→ **What to work on**
Please look for the string "input" below and report every line in which it occurs.

Segment Open

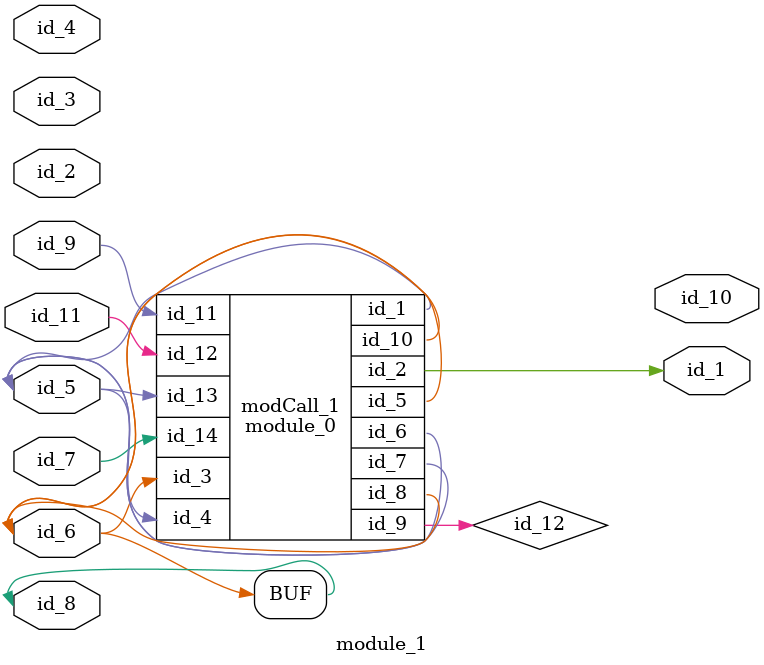
<source format=v>
module module_0 (
    id_1,
    id_2,
    id_3,
    id_4,
    id_5,
    id_6,
    id_7,
    id_8,
    id_9,
    id_10,
    id_11,
    id_12,
    id_13,
    id_14
);
  input wire id_14;
  input wire id_13;
  input wire id_12;
  input wire id_11;
  inout wire id_10;
  inout wire id_9;
  output wire id_8;
  output wire id_7;
  output wire id_6;
  output wire id_5;
  input wire id_4;
  input wire id_3;
  output wire id_2;
  output wire id_1;
  wire id_15;
endmodule
module module_1 (
    id_1,
    id_2,
    id_3,
    id_4,
    id_5,
    id_6,
    id_7,
    id_8,
    id_9,
    id_10,
    id_11
);
  input wire id_11;
  output wire id_10;
  input wire id_9;
  inout wire id_8;
  input wire id_7;
  inout wire id_6;
  inout wire id_5;
  input wire id_4;
  input wire id_3;
  inout wire id_2;
  output wire id_1;
  wire id_12;
  assign id_6 = id_8;
  module_0 modCall_1 (
      id_5,
      id_1,
      id_8,
      id_5,
      id_6,
      id_5,
      id_5,
      id_8,
      id_12,
      id_8,
      id_9,
      id_11,
      id_5,
      id_7
  );
endmodule

</source>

Segment Closed

→ **Completed exercise**
  input wire id_14;
  input wire id_13;
  input wire id_12;
  input wire id_11;
  input wire id_4;
  input wire id_3;
  input wire id_11;
  input wire id_9;
  input wire id_7;
  input wire id_4;
  input wire id_3;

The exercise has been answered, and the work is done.